■ **TASK DATA**:
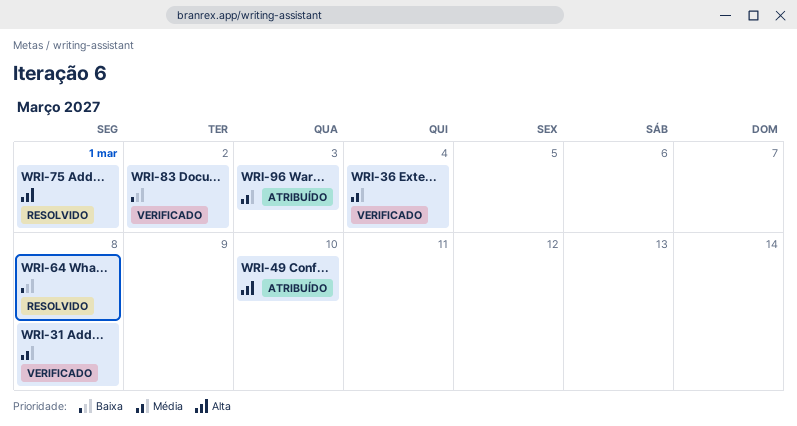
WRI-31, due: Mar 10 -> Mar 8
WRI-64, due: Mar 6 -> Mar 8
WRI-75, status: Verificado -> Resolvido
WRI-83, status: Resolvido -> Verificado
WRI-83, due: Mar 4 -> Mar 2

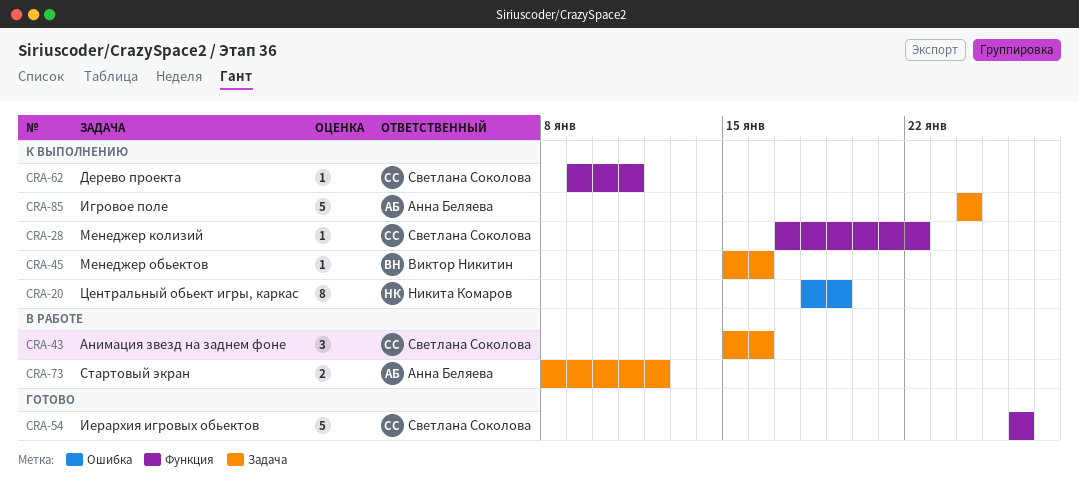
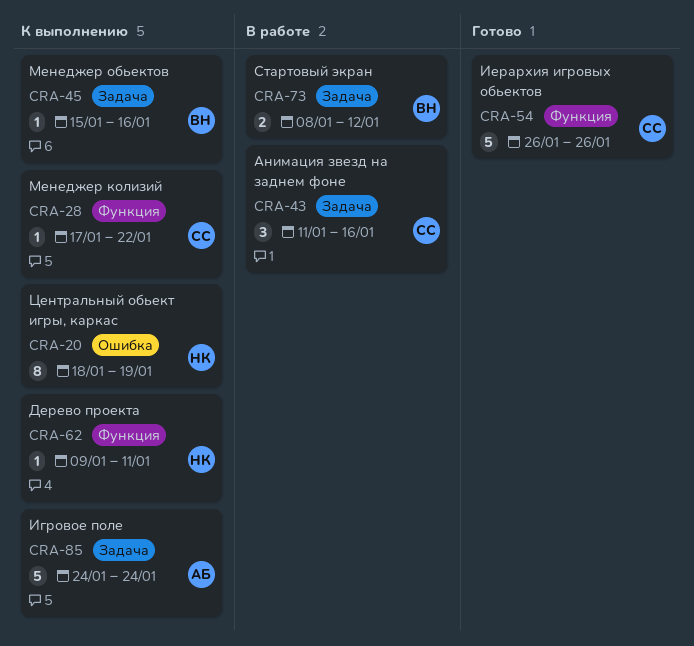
CRA-43, start: Jan 15 -> Jan 11
CRA-62, owner: Светлана Соколова -> Никита Комаров
CRA-73, owner: Анна Беляева -> Виктор Никитин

■ **ASSIGNED TASK**:
Print out all the material word for word but exclude any images.

■ **OUTPUT OF THE EXERCISE**:
WRI-31, due: Mar 10 -> Mar 8
WRI-64, due: Mar 6 -> Mar 8
WRI-75, status: Verificado -> Resolvido
WRI-83, status: Resolvido -> Verificado
WRI-83, due: Mar 4 -> Mar 2

CRA-43, start: Jan 15 -> Jan 11
CRA-62, owner: Светлана Соколова -> Никита Комаров
CRA-73, owner: Анна Беляева -> Виктор Никитин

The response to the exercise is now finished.